Inicio AUTOS DE COLECCIÓN El Mexicano que llegó a Costa Rica y se enamoró de un...

El Mexicano que llegó a Costa Rica y se enamoró de un BMW 2002

1342
0

Hoy en clásicos Puro Motor el protagonista es un entusiasta de los autos de origen Mexicano llamado José Luis Rodríguez, quien llegó al país hace unos 4 años donde su primer amor fue un clásico BMW 2002 del año 1971

Este modelo nació con la idea de ser un pequeño auto con distancia entre ejes corta para recuperar la imagen deportiva de la casa alemana, misma que había disfrutado en la década de 1930.

Aterrizando al protagonista de hoy, la historia de enamoramiento fue al instante de parte de “Pepe”, como se le conoce al propietario, ya que en su país natal ver modelos de este calibre y edad no es de todos los días

“Este auto era de un amigo mío el cual lo apreciaba mucho y tras varios años de rogarle hasta el cansancio me lo vendió.
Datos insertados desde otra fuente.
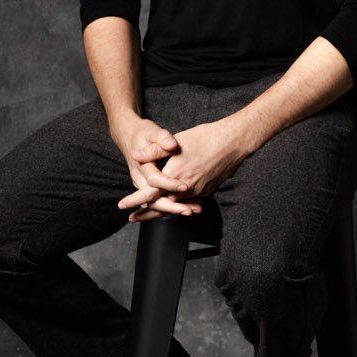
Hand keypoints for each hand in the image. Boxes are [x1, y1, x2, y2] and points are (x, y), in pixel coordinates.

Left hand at [121, 115, 258, 221]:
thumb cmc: (205, 138)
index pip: (150, 194)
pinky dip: (178, 207)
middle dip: (145, 214)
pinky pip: (188, 204)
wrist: (233, 142)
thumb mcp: (177, 141)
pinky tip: (173, 206)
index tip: (123, 206)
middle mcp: (186, 188)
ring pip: (175, 207)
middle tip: (132, 218)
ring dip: (161, 211)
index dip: (135, 201)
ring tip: (149, 214)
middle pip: (162, 207)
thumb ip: (155, 150)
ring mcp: (198, 192)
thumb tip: (135, 155)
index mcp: (175, 175)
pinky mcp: (206, 191)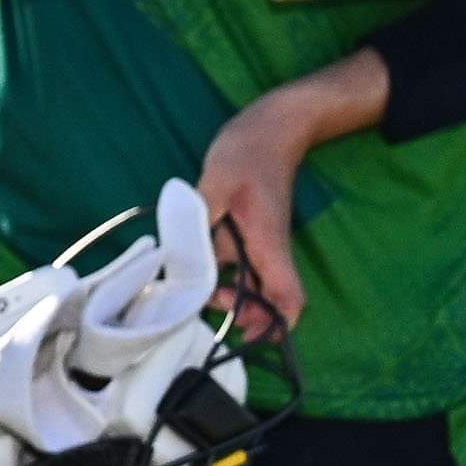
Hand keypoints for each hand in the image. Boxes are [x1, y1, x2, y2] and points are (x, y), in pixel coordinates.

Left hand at [196, 82, 335, 327]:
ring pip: (251, 284)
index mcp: (268, 244)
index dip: (277, 323)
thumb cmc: (248, 153)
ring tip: (192, 296)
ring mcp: (258, 243)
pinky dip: (219, 276)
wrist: (271, 128)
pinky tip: (189, 270)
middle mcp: (268, 250)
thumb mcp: (217, 182)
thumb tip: (178, 249)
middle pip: (269, 299)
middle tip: (208, 311)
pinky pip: (237, 265)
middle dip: (245, 316)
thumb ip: (199, 216)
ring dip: (228, 297)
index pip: (288, 295)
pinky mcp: (247, 233)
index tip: (251, 336)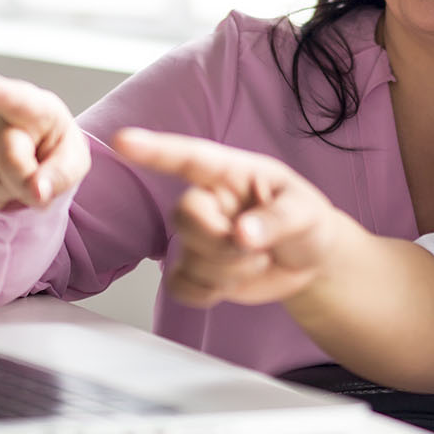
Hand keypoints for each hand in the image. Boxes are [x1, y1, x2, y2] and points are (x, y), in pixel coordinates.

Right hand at [0, 70, 90, 209]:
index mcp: (35, 107)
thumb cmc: (57, 151)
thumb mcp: (74, 162)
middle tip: (37, 179)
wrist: (39, 160)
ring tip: (18, 174)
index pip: (13, 98)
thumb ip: (60, 175)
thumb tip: (37, 191)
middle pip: (6, 158)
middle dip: (23, 180)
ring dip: (6, 190)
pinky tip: (1, 181)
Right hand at [111, 128, 341, 308]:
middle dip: (221, 242)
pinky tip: (233, 283)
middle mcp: (208, 201)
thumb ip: (276, 220)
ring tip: (259, 261)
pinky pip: (180, 286)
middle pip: (184, 217)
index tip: (124, 140)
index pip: (189, 158)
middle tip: (258, 250)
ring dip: (228, 271)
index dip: (155, 149)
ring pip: (187, 257)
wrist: (309, 262)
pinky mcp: (195, 270)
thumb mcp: (305, 213)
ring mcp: (199, 237)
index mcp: (231, 174)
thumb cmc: (305, 222)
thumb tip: (242, 234)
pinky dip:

Seguidamente lo restauré hasta tenerlo a mi gusto y lo más original posible”

Dice “Pepe” que en el proceso de volver a la vida su querido auto, fue conociendo gente del medio hasta formar una familia con propietarios de otros modelos similares donde, al día de hoy, comparten anécdotas y se ayudan entre todos a la hora de buscar repuestos. 

“Mi carro originalmente era verde, se pintó rojo y se le colocaron accesorios tanto de carrocería como de motor. Actualmente ya está rodando y lo uso para salir los domingos y sentir esa sensación de los autos alemanes de la vieja escuela”

Para este entusiasta de los autos, las experiencias vividas en tan poco tiempo con el auto tanto en eventos como Rallies y convivencia con otros clubes, son suficientes para plantearse el hecho de que no lo vendería ya que es su amor solo es superado por el de su esposa. 

“Mi cariño por este carro va más allá de la falta de aire acondicionado en su interior, en sus falencias como auto de los setentas en comparación a los modernos ya que esta estética y sensación, no la transmite cualquier auto. Incluso si me deja tirado en la calle o no arranque, el amor que siento no tiene palabras”.